The report is available here as a PDF (4MB)
“A report commissioned on behalf of a cross-party group of British MPs authored by a former UK government advisor, the first of its kind, says that industrial civilisation is currently on track to experience “an eventual collapse of production and living standards” in the next few decades if business-as-usual continues.
The report published by the new All-Party Parliamentary Group (APPG) on Limits to Growth, which launched in the House of Commons on Tuesday evening, reviews the scientific merits of a controversial 1972 model by a team of MIT scientists, which forecasted a possible collapse of civilisation due to resource depletion.
The report launch at the House of Commons was addressed by Anders Wijkman, co-chair of the Club of Rome, which originally commissioned the MIT study.
At the time, the MIT team’s findings had been widely criticised in the media for being alarmist. To this day, it is often believed that the ‘limits to growth’ forecasts were dramatically wrong.
But the new report by the APPG on Limits to Growth, whose members consist of Conservative, Labour, Green and Scottish National Party members of parliament, reviews the scientific literature and finds that the original model remains surprisingly robust.
Authored by Professor Tim Jackson of the University of Surrey, who was Economics Commissioner on the UK government’s Sustainable Development Commission, and former Carbon Brief policy analyst Robin Webster, the report concludes that:
“There is unsettling evidence that society is tracking the ‘standard run’ of the original study — which leads ultimately to collapse. Detailed and recent analyses suggest that production peaks for some key resources may only be decades away.”
The 1972 team used their system dynamics model of the consumption of key planetary resources to explore a range of different scenarios.
As Professor Jackson and Webster explain in the new APPG report:
“In the standard run scenario, natural resources (for example oil, iron and chromium) become harder and harder to obtain.

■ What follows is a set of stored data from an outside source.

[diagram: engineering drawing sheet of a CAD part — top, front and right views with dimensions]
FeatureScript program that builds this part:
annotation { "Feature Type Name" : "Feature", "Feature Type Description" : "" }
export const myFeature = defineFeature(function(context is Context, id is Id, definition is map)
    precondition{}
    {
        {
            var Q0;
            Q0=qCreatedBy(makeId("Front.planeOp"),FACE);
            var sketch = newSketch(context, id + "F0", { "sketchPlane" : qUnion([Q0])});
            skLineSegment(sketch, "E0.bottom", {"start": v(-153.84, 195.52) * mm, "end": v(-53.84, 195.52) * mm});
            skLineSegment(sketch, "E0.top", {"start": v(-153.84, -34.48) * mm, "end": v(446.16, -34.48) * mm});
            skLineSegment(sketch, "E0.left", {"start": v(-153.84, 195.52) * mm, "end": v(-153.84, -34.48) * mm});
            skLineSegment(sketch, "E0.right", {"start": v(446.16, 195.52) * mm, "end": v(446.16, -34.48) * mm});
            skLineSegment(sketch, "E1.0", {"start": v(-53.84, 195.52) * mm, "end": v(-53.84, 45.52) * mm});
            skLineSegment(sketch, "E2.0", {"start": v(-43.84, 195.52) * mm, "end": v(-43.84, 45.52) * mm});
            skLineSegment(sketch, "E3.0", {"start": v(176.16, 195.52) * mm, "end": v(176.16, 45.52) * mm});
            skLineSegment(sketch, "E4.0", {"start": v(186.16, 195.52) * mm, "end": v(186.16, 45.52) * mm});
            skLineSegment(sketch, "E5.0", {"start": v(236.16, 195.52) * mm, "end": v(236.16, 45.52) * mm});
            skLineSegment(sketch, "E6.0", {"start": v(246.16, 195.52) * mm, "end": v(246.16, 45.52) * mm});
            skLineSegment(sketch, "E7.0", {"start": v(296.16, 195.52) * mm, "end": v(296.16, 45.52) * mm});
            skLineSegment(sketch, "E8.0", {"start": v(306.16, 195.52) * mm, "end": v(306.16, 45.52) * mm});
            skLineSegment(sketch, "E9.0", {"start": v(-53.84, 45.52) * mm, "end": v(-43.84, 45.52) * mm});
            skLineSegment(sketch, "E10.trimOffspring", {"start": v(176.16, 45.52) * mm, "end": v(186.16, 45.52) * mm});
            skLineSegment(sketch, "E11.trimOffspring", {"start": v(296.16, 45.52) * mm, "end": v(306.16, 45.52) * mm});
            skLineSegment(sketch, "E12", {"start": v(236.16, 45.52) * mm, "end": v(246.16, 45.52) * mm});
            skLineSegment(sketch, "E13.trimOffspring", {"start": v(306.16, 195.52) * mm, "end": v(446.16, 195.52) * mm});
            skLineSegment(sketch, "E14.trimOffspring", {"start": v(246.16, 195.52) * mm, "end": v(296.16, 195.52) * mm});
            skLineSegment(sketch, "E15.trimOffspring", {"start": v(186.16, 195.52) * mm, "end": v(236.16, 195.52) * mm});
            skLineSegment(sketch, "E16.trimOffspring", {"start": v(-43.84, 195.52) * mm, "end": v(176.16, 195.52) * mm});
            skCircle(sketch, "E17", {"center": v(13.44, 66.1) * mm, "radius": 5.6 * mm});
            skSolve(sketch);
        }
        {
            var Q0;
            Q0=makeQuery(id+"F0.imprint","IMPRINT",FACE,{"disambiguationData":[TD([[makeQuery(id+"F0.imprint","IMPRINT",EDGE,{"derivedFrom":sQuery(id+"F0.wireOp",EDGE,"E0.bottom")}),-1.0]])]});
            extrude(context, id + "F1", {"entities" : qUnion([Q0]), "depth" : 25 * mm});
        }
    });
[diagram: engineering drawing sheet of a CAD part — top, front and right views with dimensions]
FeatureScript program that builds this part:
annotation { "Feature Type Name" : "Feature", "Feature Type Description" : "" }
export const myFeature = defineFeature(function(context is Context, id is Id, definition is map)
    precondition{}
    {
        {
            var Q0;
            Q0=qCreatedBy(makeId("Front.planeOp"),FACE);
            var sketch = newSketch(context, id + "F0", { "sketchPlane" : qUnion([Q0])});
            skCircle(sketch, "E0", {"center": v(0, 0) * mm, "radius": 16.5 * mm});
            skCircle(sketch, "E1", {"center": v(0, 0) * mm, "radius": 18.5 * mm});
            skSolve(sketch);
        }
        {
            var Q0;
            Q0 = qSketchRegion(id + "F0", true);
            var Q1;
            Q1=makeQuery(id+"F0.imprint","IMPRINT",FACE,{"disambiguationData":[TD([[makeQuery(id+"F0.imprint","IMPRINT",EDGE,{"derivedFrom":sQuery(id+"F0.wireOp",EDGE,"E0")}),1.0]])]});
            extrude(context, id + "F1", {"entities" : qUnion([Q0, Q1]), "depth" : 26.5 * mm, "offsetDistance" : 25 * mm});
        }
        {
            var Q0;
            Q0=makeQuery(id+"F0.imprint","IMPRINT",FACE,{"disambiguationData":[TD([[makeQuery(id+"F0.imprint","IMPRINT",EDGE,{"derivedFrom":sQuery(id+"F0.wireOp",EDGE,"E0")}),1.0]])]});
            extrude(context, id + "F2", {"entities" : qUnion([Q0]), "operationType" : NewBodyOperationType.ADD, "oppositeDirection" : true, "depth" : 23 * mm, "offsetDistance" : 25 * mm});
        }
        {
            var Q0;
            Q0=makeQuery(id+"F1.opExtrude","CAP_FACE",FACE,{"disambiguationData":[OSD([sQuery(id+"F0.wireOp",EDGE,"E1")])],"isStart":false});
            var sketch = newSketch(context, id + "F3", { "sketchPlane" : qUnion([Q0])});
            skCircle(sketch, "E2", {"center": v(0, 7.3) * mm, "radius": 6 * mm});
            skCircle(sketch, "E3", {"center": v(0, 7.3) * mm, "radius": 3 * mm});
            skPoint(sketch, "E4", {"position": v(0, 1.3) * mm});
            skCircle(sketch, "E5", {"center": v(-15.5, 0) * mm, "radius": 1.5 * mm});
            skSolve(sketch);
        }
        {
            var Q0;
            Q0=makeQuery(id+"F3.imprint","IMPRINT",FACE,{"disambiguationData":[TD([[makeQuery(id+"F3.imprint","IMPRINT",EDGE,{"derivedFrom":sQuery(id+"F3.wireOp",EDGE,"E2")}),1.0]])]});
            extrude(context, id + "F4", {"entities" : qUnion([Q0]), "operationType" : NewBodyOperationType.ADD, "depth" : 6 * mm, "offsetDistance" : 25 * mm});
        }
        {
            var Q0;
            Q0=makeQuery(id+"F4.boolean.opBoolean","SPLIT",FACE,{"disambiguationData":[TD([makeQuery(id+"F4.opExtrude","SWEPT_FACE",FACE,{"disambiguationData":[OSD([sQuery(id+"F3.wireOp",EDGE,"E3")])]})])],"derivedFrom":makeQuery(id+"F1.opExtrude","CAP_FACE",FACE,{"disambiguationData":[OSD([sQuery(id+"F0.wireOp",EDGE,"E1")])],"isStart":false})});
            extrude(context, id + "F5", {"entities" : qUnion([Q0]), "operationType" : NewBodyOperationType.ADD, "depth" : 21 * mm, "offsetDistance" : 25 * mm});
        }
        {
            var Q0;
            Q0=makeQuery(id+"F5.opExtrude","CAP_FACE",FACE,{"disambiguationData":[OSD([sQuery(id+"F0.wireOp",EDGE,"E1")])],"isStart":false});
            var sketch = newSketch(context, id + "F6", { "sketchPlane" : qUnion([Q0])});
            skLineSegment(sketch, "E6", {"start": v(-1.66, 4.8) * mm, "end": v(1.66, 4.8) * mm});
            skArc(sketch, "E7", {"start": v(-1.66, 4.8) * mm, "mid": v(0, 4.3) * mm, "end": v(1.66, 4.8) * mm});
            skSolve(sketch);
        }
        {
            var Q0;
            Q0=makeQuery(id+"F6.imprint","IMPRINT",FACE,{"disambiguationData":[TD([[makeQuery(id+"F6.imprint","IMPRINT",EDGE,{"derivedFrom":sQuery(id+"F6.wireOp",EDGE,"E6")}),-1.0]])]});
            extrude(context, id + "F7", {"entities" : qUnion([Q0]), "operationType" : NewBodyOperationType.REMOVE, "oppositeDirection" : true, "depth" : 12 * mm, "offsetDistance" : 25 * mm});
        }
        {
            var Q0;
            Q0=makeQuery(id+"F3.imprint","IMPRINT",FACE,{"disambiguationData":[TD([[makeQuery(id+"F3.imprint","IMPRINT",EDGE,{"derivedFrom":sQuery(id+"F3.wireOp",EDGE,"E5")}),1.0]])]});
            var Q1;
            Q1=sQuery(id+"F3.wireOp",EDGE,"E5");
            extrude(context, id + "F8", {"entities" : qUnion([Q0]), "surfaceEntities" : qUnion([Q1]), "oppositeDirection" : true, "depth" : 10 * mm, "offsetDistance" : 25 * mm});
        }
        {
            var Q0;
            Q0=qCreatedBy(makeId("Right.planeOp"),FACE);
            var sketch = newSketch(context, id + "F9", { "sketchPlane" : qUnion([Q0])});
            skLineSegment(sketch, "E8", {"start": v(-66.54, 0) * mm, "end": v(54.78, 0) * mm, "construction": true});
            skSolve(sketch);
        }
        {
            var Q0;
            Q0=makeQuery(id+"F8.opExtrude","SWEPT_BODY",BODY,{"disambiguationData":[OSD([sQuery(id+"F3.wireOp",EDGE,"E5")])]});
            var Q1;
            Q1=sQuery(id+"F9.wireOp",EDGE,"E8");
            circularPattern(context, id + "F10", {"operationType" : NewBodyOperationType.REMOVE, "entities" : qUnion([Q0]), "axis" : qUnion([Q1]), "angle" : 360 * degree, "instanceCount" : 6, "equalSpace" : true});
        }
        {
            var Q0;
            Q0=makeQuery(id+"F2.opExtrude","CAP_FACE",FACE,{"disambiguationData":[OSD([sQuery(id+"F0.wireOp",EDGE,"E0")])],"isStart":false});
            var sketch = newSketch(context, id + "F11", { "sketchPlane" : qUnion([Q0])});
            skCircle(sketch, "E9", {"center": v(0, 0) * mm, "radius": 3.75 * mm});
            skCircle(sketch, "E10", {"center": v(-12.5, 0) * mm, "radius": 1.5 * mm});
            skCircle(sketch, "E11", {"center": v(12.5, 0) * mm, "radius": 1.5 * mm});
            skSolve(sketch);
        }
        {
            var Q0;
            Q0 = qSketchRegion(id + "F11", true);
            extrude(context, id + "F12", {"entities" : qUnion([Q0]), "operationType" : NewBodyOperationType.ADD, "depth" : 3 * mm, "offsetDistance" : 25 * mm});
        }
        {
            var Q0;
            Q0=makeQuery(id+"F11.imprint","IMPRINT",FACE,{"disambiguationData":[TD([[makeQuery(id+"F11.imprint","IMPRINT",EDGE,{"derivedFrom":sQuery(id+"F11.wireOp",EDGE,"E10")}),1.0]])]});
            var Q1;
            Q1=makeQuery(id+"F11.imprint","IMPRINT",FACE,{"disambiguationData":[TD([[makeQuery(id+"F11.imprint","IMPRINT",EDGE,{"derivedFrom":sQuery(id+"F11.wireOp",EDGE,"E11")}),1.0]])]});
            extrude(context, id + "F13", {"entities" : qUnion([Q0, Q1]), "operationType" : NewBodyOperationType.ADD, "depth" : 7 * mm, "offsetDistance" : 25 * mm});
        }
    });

The diversion of more and more capital to extracting them leaves less for investment in industry, leading to industrial decline starting in about 2015. Around 2030, the world population peaks and begins to decrease as the death rate is driven upwards by lack of food and health services.”
Not all the model’s scenarios result in this outcome, but the majority of them “show industrial output declining in the 2020s and population declining in the 2030s. The researchers didn’t put precise dates on their projections. In fact, they deliberately left the timeline somewhat vague.”